[DATA FOR THIS EXERCISE]

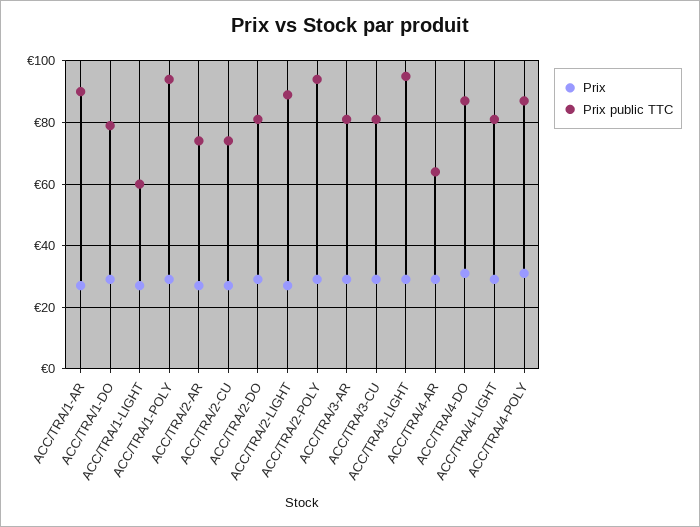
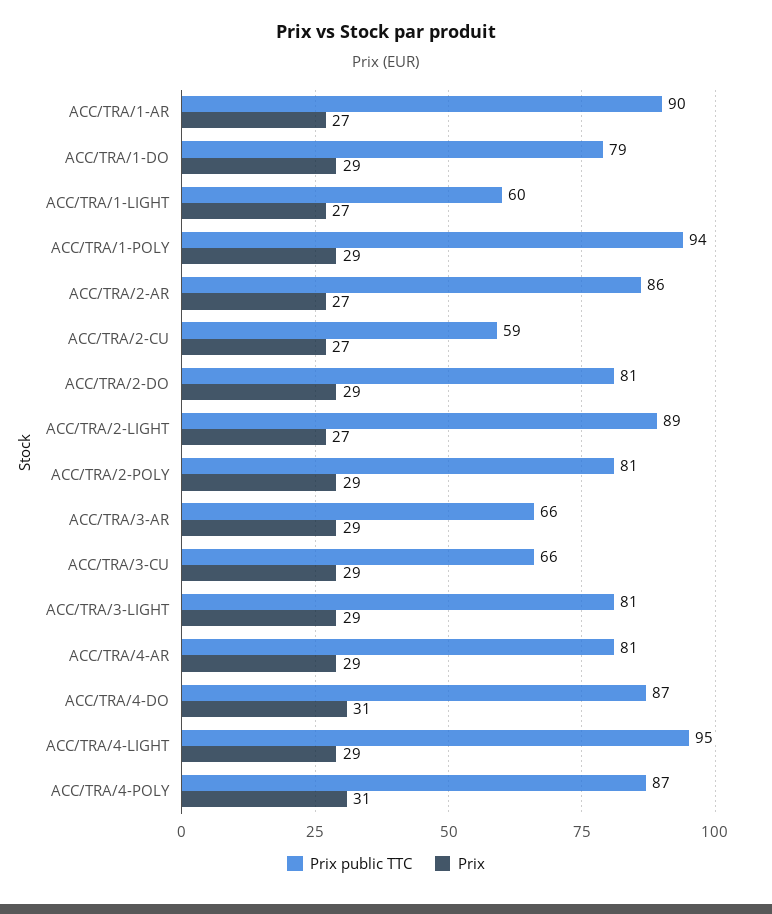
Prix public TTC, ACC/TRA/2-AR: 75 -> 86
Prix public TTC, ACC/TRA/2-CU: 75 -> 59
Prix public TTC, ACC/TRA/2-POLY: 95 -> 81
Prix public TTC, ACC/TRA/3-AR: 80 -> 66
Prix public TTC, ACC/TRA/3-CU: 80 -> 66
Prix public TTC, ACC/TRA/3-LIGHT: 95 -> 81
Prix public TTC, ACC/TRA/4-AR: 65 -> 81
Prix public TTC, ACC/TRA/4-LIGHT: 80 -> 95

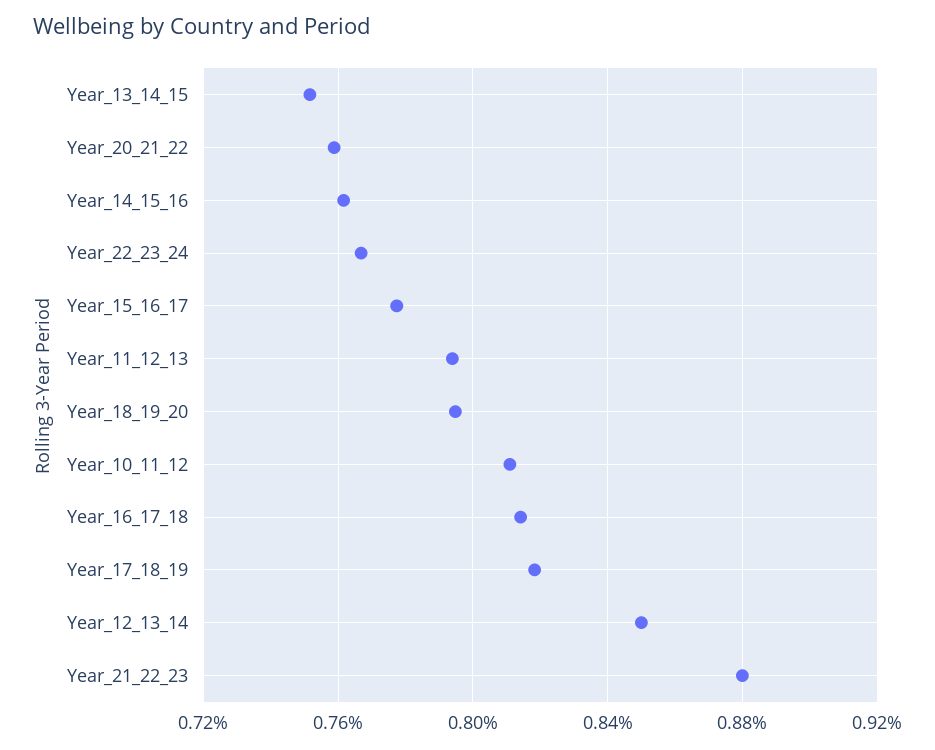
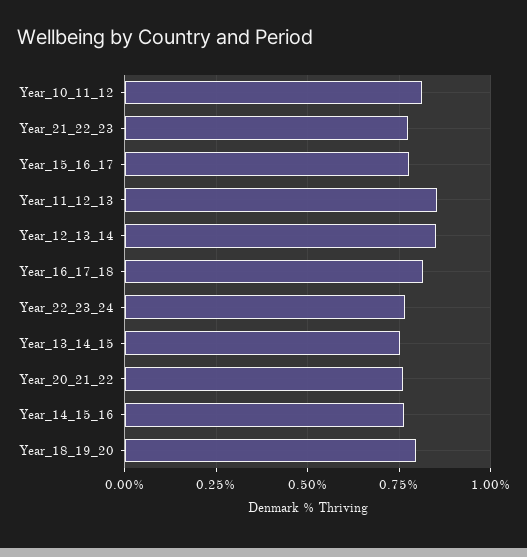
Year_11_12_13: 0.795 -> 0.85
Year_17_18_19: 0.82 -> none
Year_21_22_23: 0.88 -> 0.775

[/DATA FOR THIS EXERCISE]
[DATA FOR THIS EXERCISE]

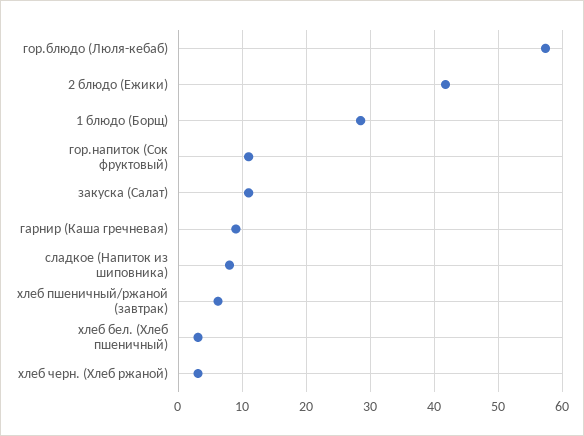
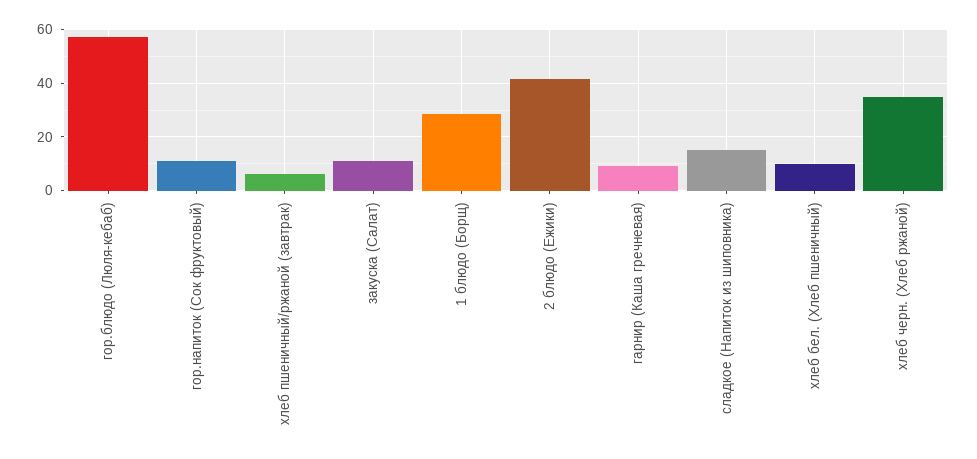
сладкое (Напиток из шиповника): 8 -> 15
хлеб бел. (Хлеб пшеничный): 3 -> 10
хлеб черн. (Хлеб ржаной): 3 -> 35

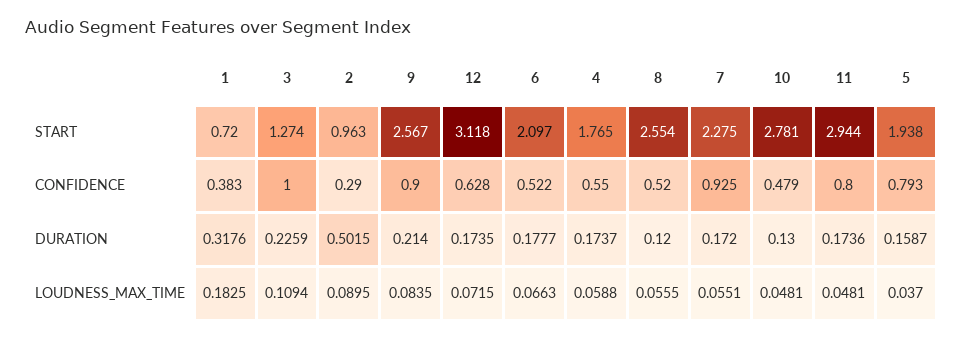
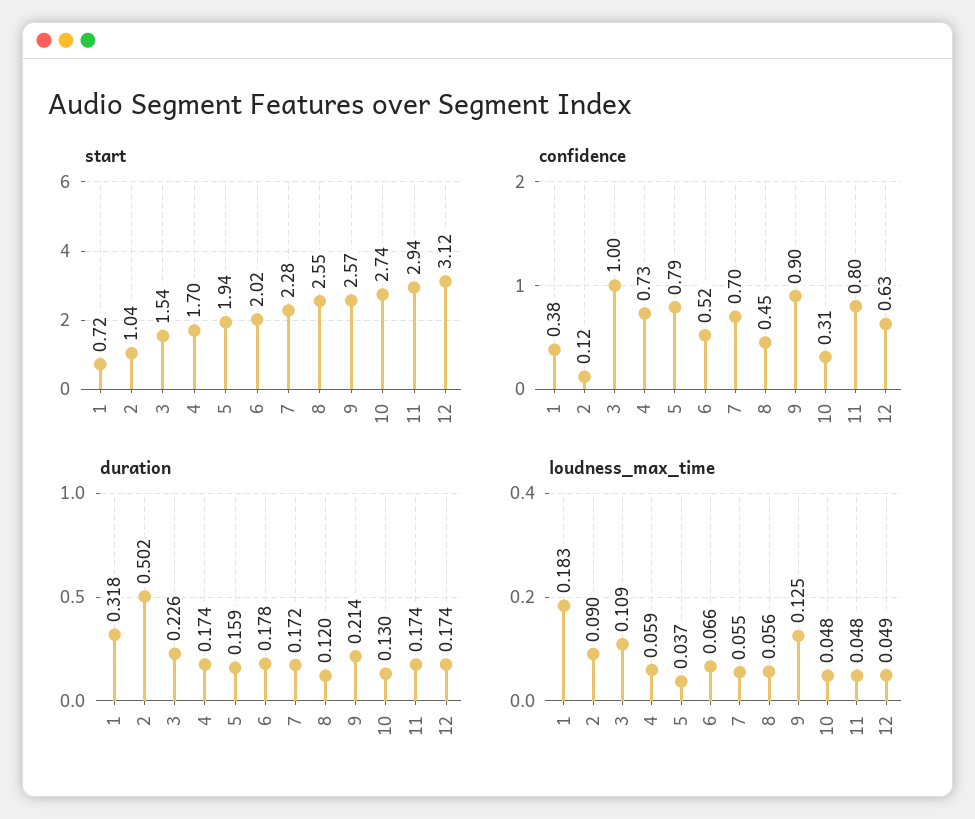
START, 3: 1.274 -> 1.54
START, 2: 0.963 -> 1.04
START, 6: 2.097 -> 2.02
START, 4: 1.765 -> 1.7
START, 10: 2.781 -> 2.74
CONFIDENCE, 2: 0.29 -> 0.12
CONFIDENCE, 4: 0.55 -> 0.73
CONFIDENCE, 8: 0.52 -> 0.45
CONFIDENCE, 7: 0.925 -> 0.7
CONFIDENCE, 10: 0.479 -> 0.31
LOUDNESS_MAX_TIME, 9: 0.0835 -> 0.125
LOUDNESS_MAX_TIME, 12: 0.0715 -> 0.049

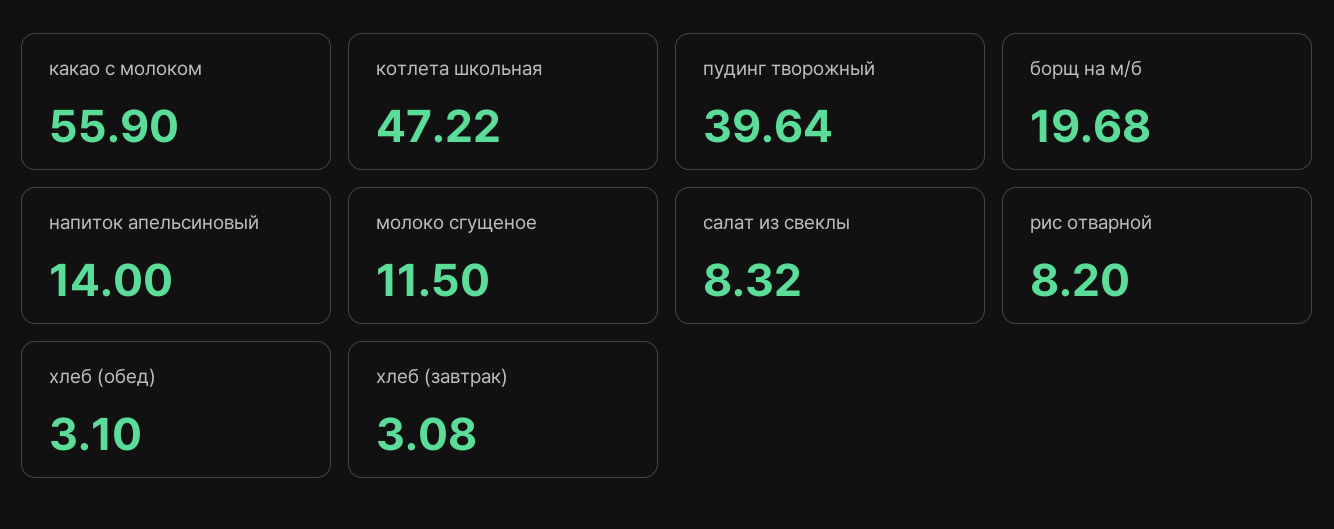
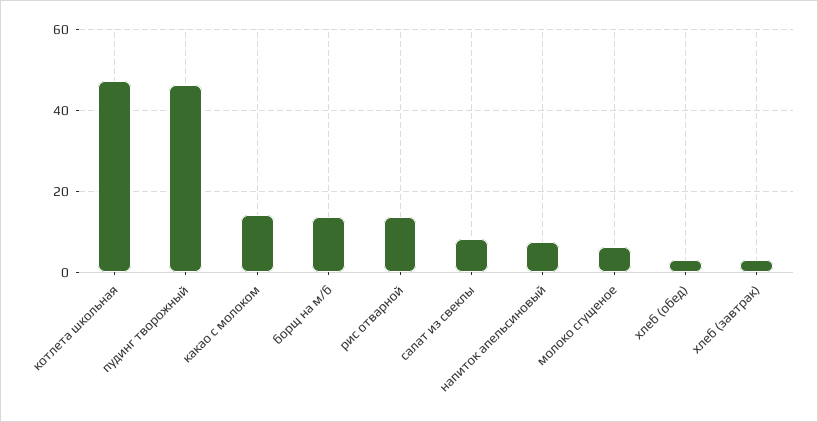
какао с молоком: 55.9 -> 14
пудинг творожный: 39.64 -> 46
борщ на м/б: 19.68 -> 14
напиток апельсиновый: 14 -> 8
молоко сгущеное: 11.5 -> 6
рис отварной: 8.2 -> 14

[/DATA FOR THIS EXERCISE]
[DATA FOR THIS EXERCISE]

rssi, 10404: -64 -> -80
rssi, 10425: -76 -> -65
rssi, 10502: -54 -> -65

[/DATA FOR THIS EXERCISE]

If a picture sits between the line containing "START, 6: 2.097 -> 2.02" and the line containing "рис отварной: 8.2 -> 14", leave it out, and return the lines of that range above exactly, both ends included.

• RESPONSE TO THIS EXERCISE
START, 6: 2.097 -> 2.02
START, 4: 1.765 -> 1.7
START, 10: 2.781 -> 2.74
CONFIDENCE, 2: 0.29 -> 0.12
CONFIDENCE, 4: 0.55 -> 0.73
CONFIDENCE, 8: 0.52 -> 0.45
CONFIDENCE, 7: 0.925 -> 0.7
CONFIDENCE, 10: 0.479 -> 0.31
LOUDNESS_MAX_TIME, 9: 0.0835 -> 0.125
LOUDNESS_MAX_TIME, 12: 0.0715 -> 0.049

какао с молоком: 55.9 -> 14
пудинг творожный: 39.64 -> 46
борщ на м/б: 19.68 -> 14
напиток апельсиновый: 14 -> 8
молоко сгущеное: 11.5 -> 6
рис отварной: 8.2 -> 14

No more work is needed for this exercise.